That's a pretty subjective definition of "healthy." There are a number of plants that require occasional fire to replenish the post disturbance seed bank; else dormancy fails and the plant is extirpated (along with its insect associates and their predators). Others need to have the decadent growth removed in order to rebalance. An example is the way oaks need their root crowns exposed and lower branches singed to reduce end weight.
While it may be possible to emulate the effects of fire, the entire system has been accustomed to periodic burning for thousands of years. It isn't a matter of simple thinning.

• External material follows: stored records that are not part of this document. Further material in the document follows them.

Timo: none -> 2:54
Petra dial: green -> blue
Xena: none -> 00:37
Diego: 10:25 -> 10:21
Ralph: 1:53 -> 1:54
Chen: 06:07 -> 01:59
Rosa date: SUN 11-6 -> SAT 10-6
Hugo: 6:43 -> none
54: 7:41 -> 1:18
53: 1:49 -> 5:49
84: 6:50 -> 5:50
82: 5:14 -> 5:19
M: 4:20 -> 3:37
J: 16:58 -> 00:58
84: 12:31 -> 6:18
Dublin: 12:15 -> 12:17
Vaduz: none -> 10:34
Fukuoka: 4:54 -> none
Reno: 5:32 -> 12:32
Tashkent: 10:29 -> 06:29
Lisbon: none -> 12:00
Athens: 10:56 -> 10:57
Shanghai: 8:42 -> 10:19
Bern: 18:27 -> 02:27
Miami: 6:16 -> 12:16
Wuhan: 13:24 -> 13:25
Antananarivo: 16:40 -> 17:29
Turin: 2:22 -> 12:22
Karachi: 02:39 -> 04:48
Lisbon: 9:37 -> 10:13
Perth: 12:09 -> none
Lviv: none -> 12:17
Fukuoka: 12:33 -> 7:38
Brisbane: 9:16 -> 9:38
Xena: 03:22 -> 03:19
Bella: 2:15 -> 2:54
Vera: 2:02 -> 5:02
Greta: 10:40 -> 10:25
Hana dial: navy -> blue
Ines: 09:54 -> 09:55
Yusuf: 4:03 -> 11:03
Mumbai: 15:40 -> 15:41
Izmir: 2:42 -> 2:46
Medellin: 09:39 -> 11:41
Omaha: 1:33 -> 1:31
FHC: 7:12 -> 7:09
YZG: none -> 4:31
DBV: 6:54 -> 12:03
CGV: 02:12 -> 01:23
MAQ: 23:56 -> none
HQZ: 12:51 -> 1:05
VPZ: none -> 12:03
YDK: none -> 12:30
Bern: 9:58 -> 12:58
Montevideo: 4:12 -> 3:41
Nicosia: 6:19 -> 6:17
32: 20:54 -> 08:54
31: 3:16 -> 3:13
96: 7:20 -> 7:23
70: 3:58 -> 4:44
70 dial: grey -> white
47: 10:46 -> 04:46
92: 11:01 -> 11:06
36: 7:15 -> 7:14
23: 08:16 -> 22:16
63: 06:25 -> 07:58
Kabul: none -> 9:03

I only hit upon the most commonly debated aspects of the management process, because those activities are what is most often prohibited, or made inordinately difficult to get permisson to do, and because I’m not intimately involved with those ecosystems to the degree required to address much beyond those frontline concerns. That’s not meant to deny that the deeper intricacies are important to achieving a management strategy that gets closer to 100% healthy, just that the uproar over what one might call “the basics” has eclipsed all discussion of the more advanced management needs that you bring up.
As the situation exists, with the ideas of the more radical elements of the environmentalist camp holding sway over the controlling bureaucracies, and much of the public mind, we can’t get beyond wrangling over the simplest, most obivous management tasks. If we could, if there were even a modicum of sanity and reason in the environmentalist camp, then the floor could be opened up for discussion of methods by which to address the more involved requirements of various flora. Perhaps if some rational agreement could be accepted regarding the clearing of underbrush and the cutting and disposition of deadwood, THEN there could be discussion of, say, controlled burns to revitalize oak trees, and other strategies for artifically replicating other necessary natural processes.
None of those needs can get any “airtime”, however, until the present impasse over artificial (non fire) means of clearing undergrowth and dealing with standing deadwood is broken up. And it doesn’t seem to me that those on the more restrictive side of that discussion are prepared to even allow REASONABLE measures, but are bent on maintaining an environmental absolutism that, ideally, wholly excludes man and human needs — much less “mere” human WANTS — at every turn.
Do you look at this in the same ways if you contrast a populated area with hardly anyone knowledgeable about these things, compared to a more “wild” area that is not inhabited with humans everyday, compared yet again to a place of beauty, such as your land, that has been studiously groomed and cared for with all due regard for the “Natural Process?”